Слушал я все это вполуха. Но вдруг сделал стойку.

— Я только что прочел «По ком звонит колокол», — небрежно сказал он.

Я задрожал.

О романе этом я только слышал (от друзей, читавших его по-английски). О том, что уже существует русский его перевод, я, кажется, даже не подозревал. А он вроде сказал, что прочел его по-русски.

В общем, слово за слово, выяснилось, что у него есть машинопись русского перевода этого романа, и он — ну конечно, что за вопрос! — может дать мне его почитать. К сожалению, не надолго. На неделю? О’кей, на неделю. Но это — максимальный срок.

К этому нашему разговору с интересом прислушивалась моя коллега Джана Манучарова, и, когда будущий Юлиан Семенов нас покинул, мы с ней быстро договорились, что если все это не окажется пустым трепом, читать «По ком звонит колокол» мы с ней будем, конечно, вместе.

Будущий Юлиан Семенов трепачом не был. На другой же день он принес нам толстенную папку с хемингуэевским романом, и, оставшись после работы в редакции, мы с Джаной приступили к чтению.
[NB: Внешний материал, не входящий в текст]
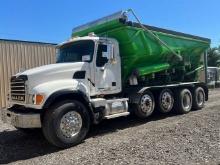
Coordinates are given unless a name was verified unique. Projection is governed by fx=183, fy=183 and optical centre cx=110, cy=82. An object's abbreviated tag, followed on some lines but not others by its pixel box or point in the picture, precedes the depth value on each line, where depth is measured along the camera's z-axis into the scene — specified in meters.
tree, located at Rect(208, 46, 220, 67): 27.19
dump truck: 4.21
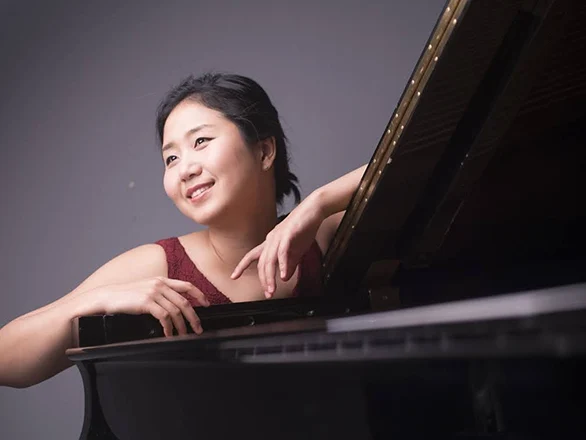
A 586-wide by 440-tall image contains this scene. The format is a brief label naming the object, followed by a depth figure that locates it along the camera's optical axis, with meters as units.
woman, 1.78
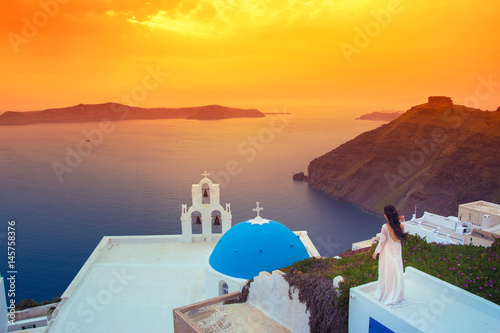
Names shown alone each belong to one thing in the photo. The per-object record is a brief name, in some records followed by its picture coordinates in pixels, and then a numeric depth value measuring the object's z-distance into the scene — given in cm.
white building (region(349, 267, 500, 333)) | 555
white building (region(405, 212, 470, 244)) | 2414
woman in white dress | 589
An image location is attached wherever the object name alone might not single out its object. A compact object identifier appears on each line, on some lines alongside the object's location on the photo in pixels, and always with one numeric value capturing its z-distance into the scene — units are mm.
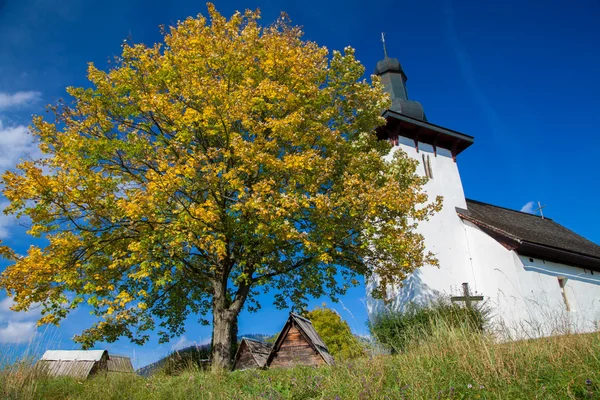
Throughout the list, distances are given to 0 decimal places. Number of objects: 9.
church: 21172
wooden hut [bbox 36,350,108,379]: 20281
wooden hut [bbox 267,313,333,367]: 12703
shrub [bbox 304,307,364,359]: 26016
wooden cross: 15633
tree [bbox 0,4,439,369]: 10477
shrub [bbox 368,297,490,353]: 14188
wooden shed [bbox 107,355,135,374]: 26141
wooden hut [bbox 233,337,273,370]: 13398
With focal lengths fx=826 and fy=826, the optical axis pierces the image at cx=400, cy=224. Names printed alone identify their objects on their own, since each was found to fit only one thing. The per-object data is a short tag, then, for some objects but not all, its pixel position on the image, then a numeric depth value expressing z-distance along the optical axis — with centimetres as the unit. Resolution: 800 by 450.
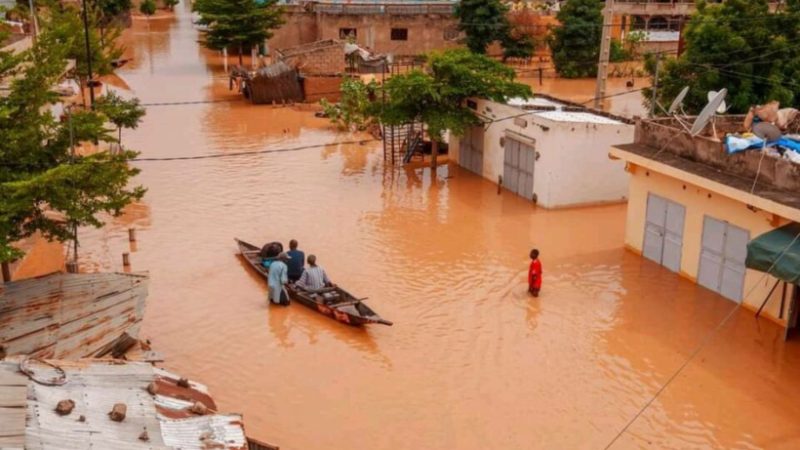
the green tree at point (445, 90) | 2514
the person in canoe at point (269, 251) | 1814
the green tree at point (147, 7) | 7969
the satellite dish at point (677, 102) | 1802
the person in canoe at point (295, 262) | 1702
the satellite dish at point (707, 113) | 1666
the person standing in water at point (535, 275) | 1677
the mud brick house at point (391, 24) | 5447
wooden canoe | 1510
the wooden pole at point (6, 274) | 1538
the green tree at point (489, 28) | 5022
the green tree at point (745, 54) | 2531
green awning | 1329
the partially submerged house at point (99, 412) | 770
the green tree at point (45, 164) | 1249
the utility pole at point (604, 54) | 2973
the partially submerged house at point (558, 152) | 2222
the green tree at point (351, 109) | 3306
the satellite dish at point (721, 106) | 1761
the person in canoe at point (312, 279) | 1664
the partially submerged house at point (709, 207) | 1498
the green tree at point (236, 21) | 4747
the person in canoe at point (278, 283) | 1638
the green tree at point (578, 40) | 4750
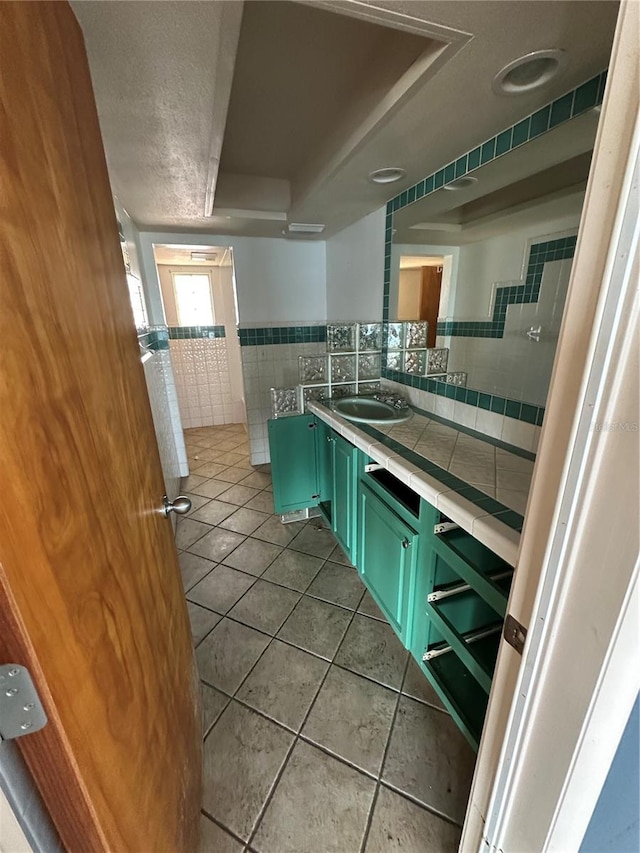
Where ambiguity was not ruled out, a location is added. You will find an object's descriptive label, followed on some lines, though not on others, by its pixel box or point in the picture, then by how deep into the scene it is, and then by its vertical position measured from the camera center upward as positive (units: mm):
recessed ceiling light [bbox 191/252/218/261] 3465 +599
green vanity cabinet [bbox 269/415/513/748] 1098 -1018
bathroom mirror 1163 +263
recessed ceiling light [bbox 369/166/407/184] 1602 +632
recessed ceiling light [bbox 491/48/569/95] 927 +657
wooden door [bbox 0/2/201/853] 360 -200
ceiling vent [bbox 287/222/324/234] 2446 +603
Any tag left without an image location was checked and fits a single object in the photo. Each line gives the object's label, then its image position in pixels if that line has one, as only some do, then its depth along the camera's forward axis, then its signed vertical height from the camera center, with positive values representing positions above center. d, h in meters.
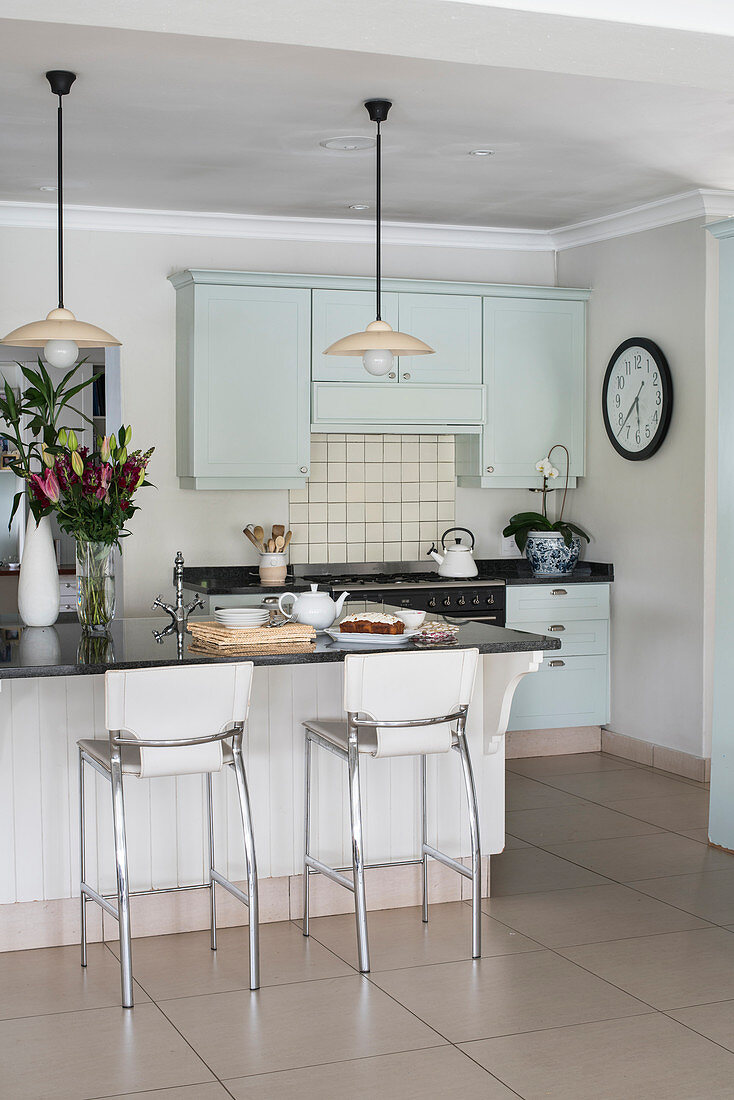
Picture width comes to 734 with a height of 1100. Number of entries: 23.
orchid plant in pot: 6.28 -0.19
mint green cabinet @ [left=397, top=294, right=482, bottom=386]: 6.10 +0.86
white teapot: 3.87 -0.34
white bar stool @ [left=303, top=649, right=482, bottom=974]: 3.45 -0.61
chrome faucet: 3.88 -0.36
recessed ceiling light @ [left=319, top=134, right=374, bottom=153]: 4.62 +1.39
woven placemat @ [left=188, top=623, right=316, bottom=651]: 3.55 -0.40
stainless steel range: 5.87 -0.43
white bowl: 3.90 -0.37
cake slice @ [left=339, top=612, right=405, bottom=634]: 3.73 -0.38
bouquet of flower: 3.76 +0.04
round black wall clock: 5.83 +0.52
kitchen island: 3.61 -0.93
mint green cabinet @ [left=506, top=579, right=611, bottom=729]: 6.15 -0.79
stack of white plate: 3.74 -0.36
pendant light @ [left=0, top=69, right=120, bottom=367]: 3.76 +0.52
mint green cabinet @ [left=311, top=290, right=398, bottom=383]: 5.95 +0.89
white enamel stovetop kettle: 6.19 -0.31
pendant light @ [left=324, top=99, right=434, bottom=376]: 4.02 +0.53
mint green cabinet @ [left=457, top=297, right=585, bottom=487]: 6.29 +0.59
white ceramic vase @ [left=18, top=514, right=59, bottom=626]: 3.94 -0.25
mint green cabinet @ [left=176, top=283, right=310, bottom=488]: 5.78 +0.57
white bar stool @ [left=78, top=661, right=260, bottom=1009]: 3.21 -0.61
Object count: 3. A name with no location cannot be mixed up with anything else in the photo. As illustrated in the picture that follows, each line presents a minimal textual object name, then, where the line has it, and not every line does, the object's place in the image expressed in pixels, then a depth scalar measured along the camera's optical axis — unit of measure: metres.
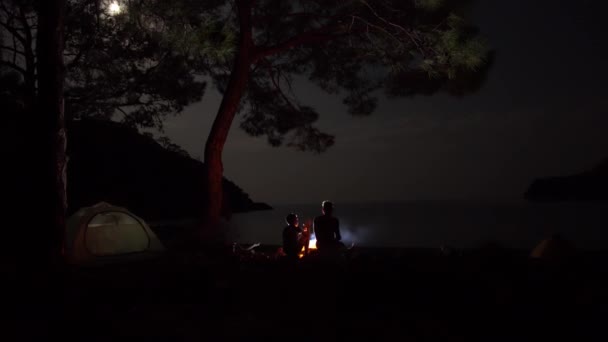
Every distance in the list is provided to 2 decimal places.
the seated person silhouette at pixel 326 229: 6.85
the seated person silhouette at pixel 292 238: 6.88
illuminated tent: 7.79
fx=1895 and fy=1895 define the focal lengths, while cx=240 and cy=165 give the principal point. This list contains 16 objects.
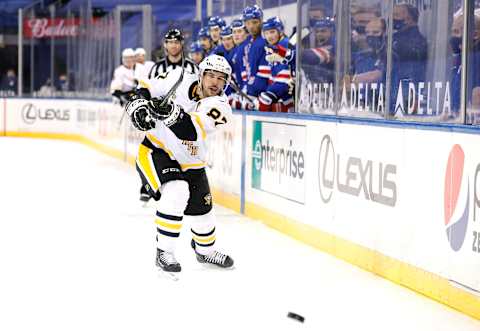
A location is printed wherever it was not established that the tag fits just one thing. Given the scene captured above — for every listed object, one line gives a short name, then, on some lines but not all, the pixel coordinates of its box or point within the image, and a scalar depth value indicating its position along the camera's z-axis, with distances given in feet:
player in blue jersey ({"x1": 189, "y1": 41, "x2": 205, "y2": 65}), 58.84
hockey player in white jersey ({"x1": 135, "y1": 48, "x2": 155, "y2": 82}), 55.78
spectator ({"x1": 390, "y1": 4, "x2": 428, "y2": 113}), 32.13
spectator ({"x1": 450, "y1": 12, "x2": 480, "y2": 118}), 28.40
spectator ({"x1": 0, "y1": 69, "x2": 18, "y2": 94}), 120.39
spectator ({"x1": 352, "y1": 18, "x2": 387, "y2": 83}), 35.34
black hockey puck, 24.05
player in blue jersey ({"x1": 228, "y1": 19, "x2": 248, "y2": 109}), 51.85
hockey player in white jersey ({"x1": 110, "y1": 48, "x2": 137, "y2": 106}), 75.62
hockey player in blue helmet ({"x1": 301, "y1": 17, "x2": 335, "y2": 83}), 40.60
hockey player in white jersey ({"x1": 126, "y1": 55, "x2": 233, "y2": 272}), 30.82
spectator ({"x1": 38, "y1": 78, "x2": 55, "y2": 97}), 117.57
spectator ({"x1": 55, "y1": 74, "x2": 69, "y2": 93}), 115.63
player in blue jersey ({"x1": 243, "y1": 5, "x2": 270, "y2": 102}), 49.30
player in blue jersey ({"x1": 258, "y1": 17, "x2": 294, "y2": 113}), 46.64
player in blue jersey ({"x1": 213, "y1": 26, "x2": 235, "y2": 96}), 54.57
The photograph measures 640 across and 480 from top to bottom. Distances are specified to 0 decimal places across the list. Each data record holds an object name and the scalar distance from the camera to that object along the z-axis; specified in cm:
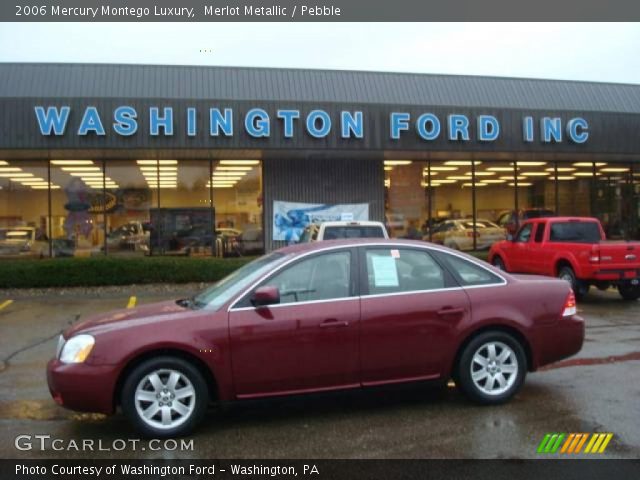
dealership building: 1620
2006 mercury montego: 515
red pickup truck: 1230
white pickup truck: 1218
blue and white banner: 1922
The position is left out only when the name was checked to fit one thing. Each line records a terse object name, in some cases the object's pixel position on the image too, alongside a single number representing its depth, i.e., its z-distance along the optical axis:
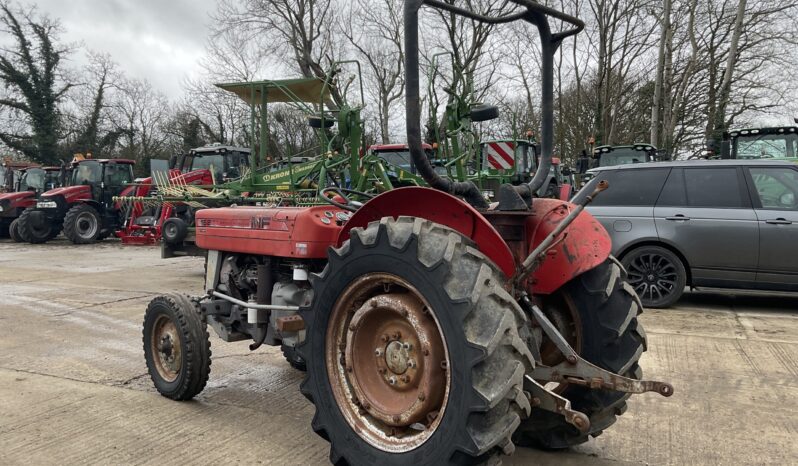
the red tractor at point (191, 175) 15.96
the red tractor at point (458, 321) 2.04
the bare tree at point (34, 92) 31.83
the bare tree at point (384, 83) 27.12
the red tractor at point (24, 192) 18.83
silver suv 6.63
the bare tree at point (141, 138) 39.28
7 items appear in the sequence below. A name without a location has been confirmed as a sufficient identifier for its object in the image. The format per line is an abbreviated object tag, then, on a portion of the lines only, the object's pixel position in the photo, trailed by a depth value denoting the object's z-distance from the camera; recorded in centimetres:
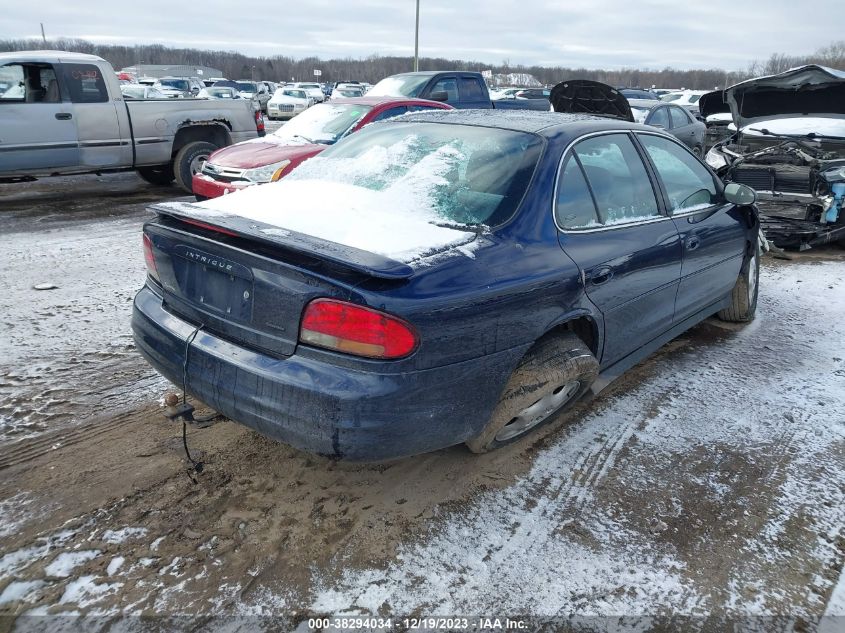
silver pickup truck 784
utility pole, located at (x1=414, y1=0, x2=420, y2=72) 2856
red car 717
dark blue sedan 229
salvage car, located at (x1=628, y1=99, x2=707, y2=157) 1181
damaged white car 688
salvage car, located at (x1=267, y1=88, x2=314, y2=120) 2641
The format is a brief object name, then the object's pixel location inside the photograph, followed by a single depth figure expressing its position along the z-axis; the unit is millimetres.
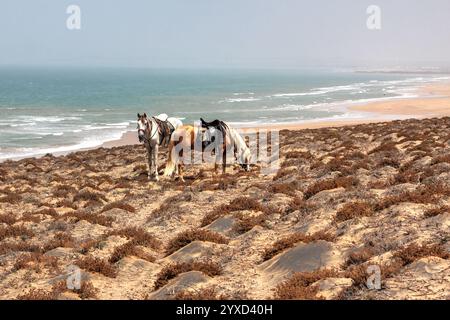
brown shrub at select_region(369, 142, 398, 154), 21528
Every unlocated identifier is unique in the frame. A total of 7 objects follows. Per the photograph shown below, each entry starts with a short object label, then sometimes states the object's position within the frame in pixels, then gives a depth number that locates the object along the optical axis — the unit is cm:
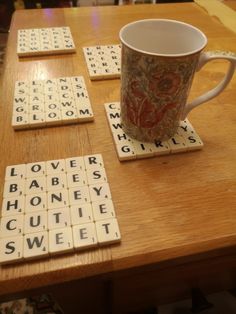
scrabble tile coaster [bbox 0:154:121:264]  30
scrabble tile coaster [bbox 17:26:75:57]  61
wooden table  30
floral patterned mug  34
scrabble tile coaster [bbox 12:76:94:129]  45
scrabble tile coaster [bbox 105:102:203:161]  40
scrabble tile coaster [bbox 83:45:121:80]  56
Точь-в-точь как Эренбург с Лапиным: передавая друг другу каждую прочитанную страницу.

Но очень скоро выяснилось, что так у нас дело не пойдет. Джану дома ждал муж и любимый пес: скотчтерьер Томка. Меня — ревновавшая меня к Джане (как, впрочем, ко всей женской половине человечества) жена.

И тут остроумная Джана нашла гениальный выход. Давай, сказала она, скинемся и отдадим рукопись машинистке. За неделю она его нам перестукает. Нет? Ну, значит, надо найти двух машинисток.

Так мы и сделали. Машинистка (или машинистки) сделали четыре закладки, и сумма расходов, таким образом, была разложена на четверых: я приобщил к нашей авантюре моего друга Володю Корнилова (он тоже тогда бредил Хемингуэем), четвертого компаньона нашла Джана.

Вот так вышло, что я стал счастливым обладателем собственной рукописи не напечатанного у нас знаменитого хемингуэевского романа.


Под впечатлением некоторого сходства этого сюжета с эренбурговским я рассказал всю эту историю Илье Григорьевичу. Поводом, а также движущей силой этого моего рассказа был тот замечательный факт, что вот, оказывается, уже в сорок первом этот роман был переведен на русский язык, а читать его сегодня, даже тем, кому это посчастливилось, приходится, как и двадцать лет назад, тем же способом: передавая из рук в руки каждую прочитанную страничку.